DATA FOR ANALYSIS Start Marker

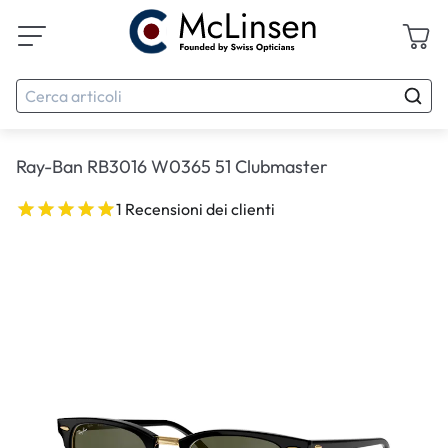
Ray-Ban RB3016 W0365 51 Clubmaster
1 Recensioni dei clienti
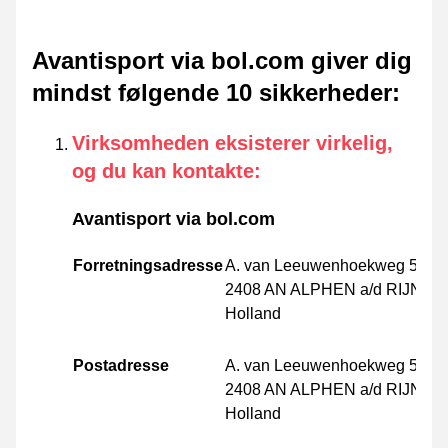
Avantisport via bol.com giver dig
mindst følgende 10 sikkerheder
:
Virksomheden eksisterer virkelig,
og du kan kontakte
:
Avantisport via bol.com
Forretningsadresse
A. van Leeuwenhoekweg 54
2408 AN ALPHEN a/d RIJN
Holland
Postadresse
A. van Leeuwenhoekweg 54
2408 AN ALPHEN a/d RIJN
Holland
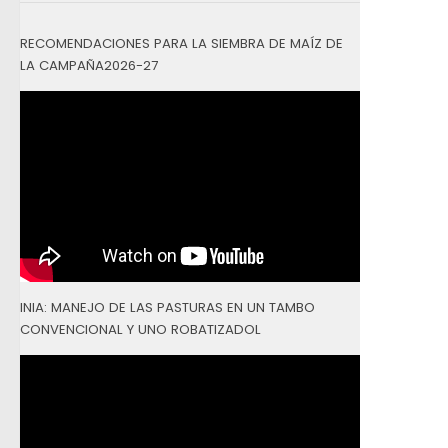
RECOMENDACIONES PARA LA SIEMBRA DE MAÍZ DE
LA CAMPAÑA2026-27
INIA: MANEJO DE LAS PASTURAS EN UN TAMBO
CONVENCIONAL Y UNO ROBATIZADOL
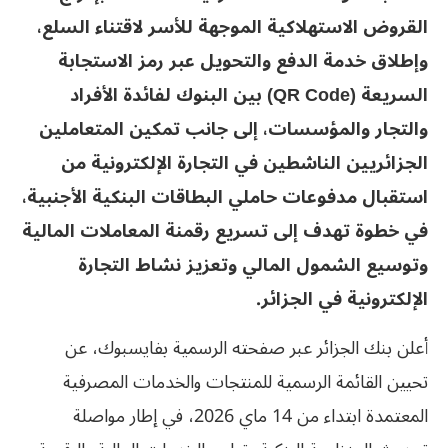
القروض الاستهلاكية الموجهة للأسر لاقتناء السلع،
وإطلاق خدمة الدفع والتحويل عبر رمز الاستجابة
السريعة (QR Code) بين البنوك لفائدة الأفراد
والتجار والمؤسسات، إلى جانب تمكين المتعاملين
الجزائريين الناشطين في التجارة الإلكترونية من
استقبال مدفوعات حاملي البطاقات البنكية الأجنبية،
في خطوة تهدف إلى تسريع رقمنة المعاملات المالية
وتوسيع الشمول المالي وتعزيز نشاط التجارة
الإلكترونية في الجزائر.
أعلن بنك الجزائر عبر صفحته الرسمية بفايسبوك، عن
تحيين القائمة الرسمية للمنتجات والخدمات المصرفية
المعتمدة ابتداء من 14 ماي 2026، في إطار مواصلة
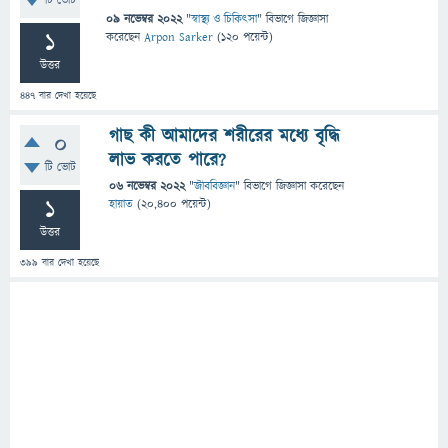
টি ভোট
09 নভেম্বর 2022
"
স্বাস্থ্য ও চিকিৎসা
" বিভাগে
জিজ্ঞাসা
1
করেছেন
Arpon Sarker
(
120
পয়েন্ট)
উত্তর
447
বার দেখা হয়েছে
গাছ কী আমাদের শরীরের মধ্যে বৃদ্ধি
0
লাভ করতে পারে?
টি ভোট
06 নভেম্বর 2022
"
জীববিজ্ঞান
" বিভাগে
জিজ্ঞাসা
করেছেন
1
হায়াত
(
20,400
পয়েন্ট)
উত্তর
399
বার দেখা হয়েছে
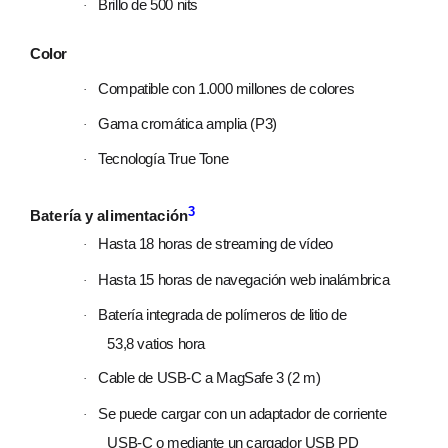
Brillo de 500 nits
·
Color
Compatible con 1.000 millones de colores
·
Gama cromática amplia (P3)
·
Tecnología True Tone
·
3
Batería y alimentación
Hasta 18 horas de streaming de vídeo
·
Hasta 15 horas de navegación web inalámbrica
·
Batería integrada de polímeros de litio de
·
53,8 vatios hora
Cable de USB‑C a MagSafe 3 (2 m)
·
Se puede cargar con un adaptador de corriente
·
USB‑C o mediante un cargador USB PD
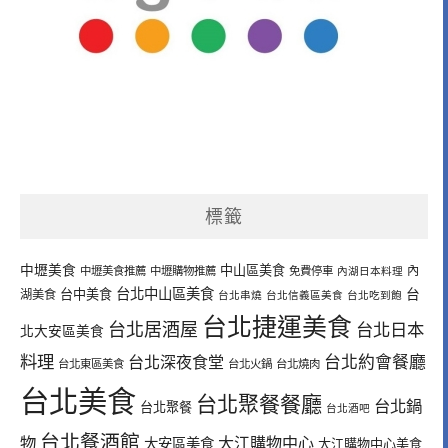
標籤
中壢美食
中山區美食
內
中壢美食推薦
中壢購物推薦
免費停車
內湖日本料理
台北中山區美食
台中美食
台
湖美食
台北串燒
台北信義區美食
台北吃到飽
台北捷運美食
台北居酒屋
台北日本
北大安區美食
料理
台北深夜食堂
台北約會餐廳
台北東區美食
台北火鍋
台北燒肉
台北美食
台北聚餐餐廳
台北鍋
台北聚餐
台北酒吧
台北餐酒館
物
大江購物中心
大安區美食
大江購物中心美食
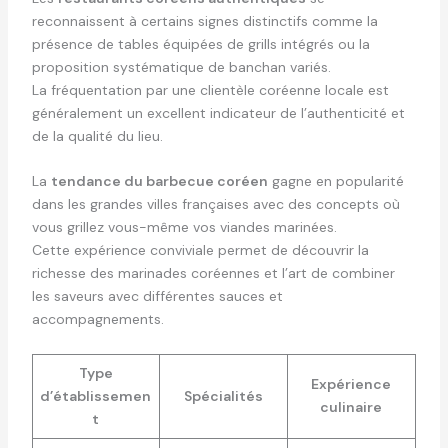
reconnaissent à certains signes distinctifs comme la
présence de tables équipées de grills intégrés ou la
proposition systématique de banchan variés.
La fréquentation par une clientèle coréenne locale est
généralement un excellent indicateur de l’authenticité et
de la qualité du lieu.
La
tendance du barbecue coréen
gagne en popularité
dans les grandes villes françaises avec des concepts où
vous grillez vous-même vos viandes marinées.
Cette expérience conviviale permet de découvrir la
richesse des marinades coréennes et l’art de combiner
les saveurs avec différentes sauces et
accompagnements.
Type
Expérience
d’établissemen
Spécialités
culinaire
t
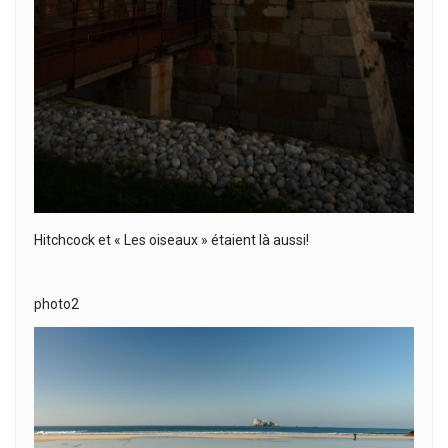
Hitchcock et « Les oiseaux » étaient là aussi!
photo2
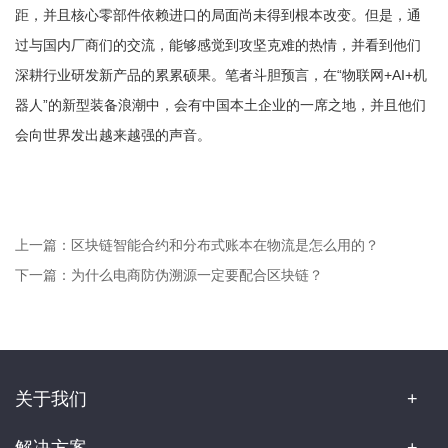
距，并且核心零部件依赖进口的局面尚未得到根本改变。但是，通
过与国内厂商们的交流，能够感觉到攻坚克难的热情，并看到他们
深耕行业研发新产品的累累硕果。笔者斗胆预言，在“物联网+AI+机
器人”的新型装备浪潮中，会有中国本土企业的一席之地，并且他们
会向世界发出越来越强的声音。
上一篇：
区块链智能合约和分布式账本在物流是怎么用的？
下一篇：
为什么电商防伪溯源一定要配合区块链？
关于我们
解决方案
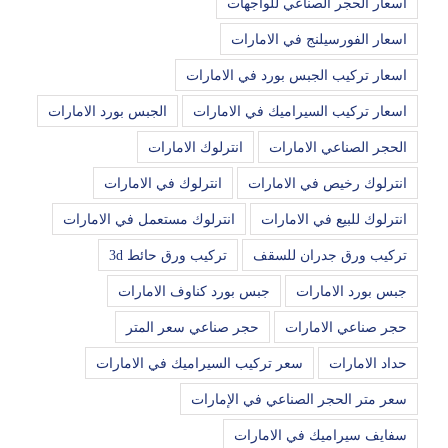
اسعار الحجر الصناعي للواجهات
اسعار الفورسيلنج في الامارات
اسعار تركيب الجبس بورد في الامارات
اسعار تركيب السيراميك في الامارات
الجبس بورد الامارات
الحجر الصناعي الامارات
انترلوك الامارات
انترلوك رخيص في الامارات
انترلوك في الامارات
انترلوك للبيع في الامارات
انترلوك مستعمل في الامارات
تركيب ورق جدران للسقف
تركيب ورق حائط 3d
جبس بورد الامارات
جبس بورد كناوف الامارات
حجر صناعي الامارات
حجر صناعي سعر المتر
حداد الامارات
سعر تركيب السيراميك في الامارات
سعر متر الحجر الصناعي في الإمارات
سفايف سيراميك في الامارات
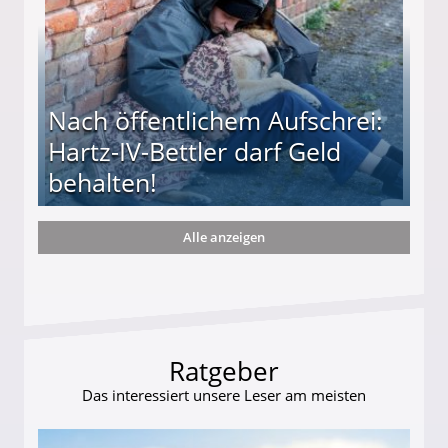
Nach öffentlichem Aufschrei:
Hartz-IV-Bettler darf Geld
behalten!
Alle anzeigen
ttler darf Geld behalten!
Ratgeber
Das interessiert unsere Leser am meisten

DATA FOR ANALYSIS End Marker

Put the text from every item above into a JSON list of strings, one string for each line, with blank lines skipped. Leave the pictures out.

ANSWER BELOW |
[
  "Ray-Ban RB3016 W0365 51 Clubmaster",
  "1 Recensioni dei clienti",
  "Avantisport via bol.com giver dig",
  "mindst følgende 10 sikkerheder",
  ":",
  "Virksomheden eksisterer virkelig,",
  "og du kan kontakte",
  ":",
  "Avantisport via bol.com",
  "Forretningsadresse",
  "A. van Leeuwenhoekweg 54",
  "2408 AN ALPHEN a/d RIJN",
  "Holland",
  "Postadresse",
  "A. van Leeuwenhoekweg 54",
  "2408 AN ALPHEN a/d RIJN",
  "Holland",
  "RECOMENDACIONES PARA LA SIEMBRA DE MAÍZ DE",
  "LA CAMPAÑA2026-27",
  "INIA: MANEJO DE LAS PASTURAS EN UN TAMBO",
  "CONVENCIONAL Y UNO ROBATIZADOL",
  "القروض الاستهلاكية الموجهة للأسر لاقتناء السلع،",
  "وإطلاق خدمة الدفع والتحويل عبر رمز الاستجابة",
  "السريعة (QR Code) بين البنوك لفائدة الأفراد",
  "والتجار والمؤسسات، إلى جانب تمكين المتعاملين",
  "الجزائريين الناشطين في التجارة الإلكترونية من",
  "استقبال مدفوعات حاملي البطاقات البنكية الأجنبية،",
  "في خطوة تهدف إلى تسريع رقمنة المعاملات المالية",
  "وتوسيع الشمول المالي وتعزيز نشاط التجارة",
  "الإلكترونية في الجزائر.",
  "أعلن بنك الجزائر عبر صفحته الرسمية بفايسبوك، عن",
  "تحيين القائمة الرسمية للمنتجات والخدمات المصرفية",
  "المعتمدة ابتداء من 14 ماي 2026، في إطار مواصلة",
  "টি ভোট",
  "09 নভেম্বর 2022",
  "\"",
  "স্বাস্থ্য ও চিকিৎসা",
  "\" বিভাগে",
  "জিজ্ঞাসা",
  "1",
  "করেছেন",
  "Arpon Sarker",
  "(",
  "120",
  "পয়েন্ট)",
  "উত্তর",
  "447",
  "বার দেখা হয়েছে",
  "গাছ কী আমাদের শরীরের মধ্যে বৃদ্ধি",
  "0",
  "লাভ করতে পারে?",
  "টি ভোট",
  "06 নভেম্বর 2022",
  "\"",
  "জীববিজ্ঞান",
  "\" বিভাগে",
  "জিজ্ঞাসা",
  "করেছেন",
  "1",
  "হায়াত",
  "(",
  "20,400",
  "পয়েন্ট)",
  "উত্তর",
  "399",
  "বার দেখা হয়েছে",
  "Brillo de 500 nits",
  "·",
  "Color",
  "Compatible con 1.000 millones de colores",
  "·",
  "Gama cromática amplia (P3)",
  "·",
  "Tecnología True Tone",
  "·",
  "3",
  "Batería y alimentación",
  "Hasta 18 horas de streaming de vídeo",
  "·",
  "Hasta 15 horas de navegación web inalámbrica",
  "·",
  "Batería integrada de polímeros de litio de",
  "·",
  "53,8 vatios hora",
  "Cable de USB‑C a MagSafe 3 (2 m)",
  "·",
  "Se puede cargar con un adaptador de corriente",
  "·",
  "USB‑C o mediante un cargador USB PD",
  "標籤",
  "中壢美食",
  "中山區美食",
  "內",
  "中壢美食推薦",
  "中壢購物推薦",
  "免費停車",
  "內湖日本料理",
  "台北中山區美食",
  "台中美食",
  "台",
  "湖美食",
  "台北串燒",
  "台北信義區美食",
  "台北吃到飽",
  "台北捷運美食",
  "台北居酒屋",
  "台北日本",
  "北大安區美食",
  "料理",
  "台北深夜食堂",
  "台北約會餐廳",
  "台北東區美食",
  "台北火鍋",
  "台北燒肉",
  "台北美食",
  "台北聚餐餐廳",
  "台北鍋",
  "台北聚餐",
  "台北酒吧",
  "台北餐酒館",
  "物",
  "大江購物中心",
  "大安區美食",
  "大江購物中心美食",
  "reconnaissent à certains signes distinctifs comme la",
  "présence de tables équipées de grills intégrés ou la",
  "proposition systématique de banchan variés.",
  "La fréquentation par une clientèle coréenne locale est",
  "généralement un excellent indicateur de l’authenticité et",
  "de la qualité du lieu.",
  "La",
  "tendance du barbecue coréen",
  "gagne en popularité",
  "dans les grandes villes françaises avec des concepts où",
  "vous grillez vous-même vos viandes marinées.",
  "Cette expérience conviviale permet de découvrir la",
  "richesse des marinades coréennes et l’art de combiner",
  "les saveurs avec différentes sauces et",
  "accompagnements.",
  "Type",
  "Expérience",
  "d’établissemen",
  "Spécialités",
  "culinaire",
  "t",
  "Hitchcock et « Les oiseaux » étaient là aussi!",
  "photo2",
  "距，并且核心零部件依赖进口的局面尚未得到根本改变。但是，通",
  "过与国内厂商们的交流，能够感觉到攻坚克难的热情，并看到他们",
  "深耕行业研发新产品的累累硕果。笔者斗胆预言，在“物联网+AI+机",
  "器人”的新型装备浪潮中，会有中国本土企业的一席之地，并且他们",
  "会向世界发出越来越强的声音。",
  "上一篇：",
  "区块链智能合约和分布式账本在物流是怎么用的？",
  "下一篇：",
  "为什么电商防伪溯源一定要配合区块链？",
  "关于我们",
  "解决方案",
  "اسعار الحجر الصناعي للواجهات",
  "اسعار الفورسيلنج في الامارات",
  "اسعار تركيب الجبس بورد في الامارات",
  "اسعار تركيب السيراميك في الامارات",
  "الجبس بورد الامارات",
  "الحجر الصناعي الامارات",
  "انترلوك الامارات",
  "انترلوك رخيص في الامارات",
  "انترلوك في الامارات",
  "انترلوك للبيع في الامارات",
  "انترلوك مستعمل في الامارات",
  "تركيب ورق جدران للسقف",
  "تركيب ورق حائط 3d",
  "جبس بورد الامارات",
  "جبس بورد كناوف الامارات",
  "حجر صناعي الامارات",
  "حجر صناعي سعر المتر",
  "حداد الامارات",
  "سعر تركيب السيراميك في الامارات",
  "سعر متر الحجر الصناعي في الإمارات",
  "سفايف سيراميك في الامارات",
  "Nach öffentlichem Aufschrei:",
  "Hartz-IV-Bettler darf Geld",
  "behalten!",
  "Alle anzeigen",
  "ttler darf Geld behalten!",
  "Ratgeber",
  "Das interessiert unsere Leser am meisten"
]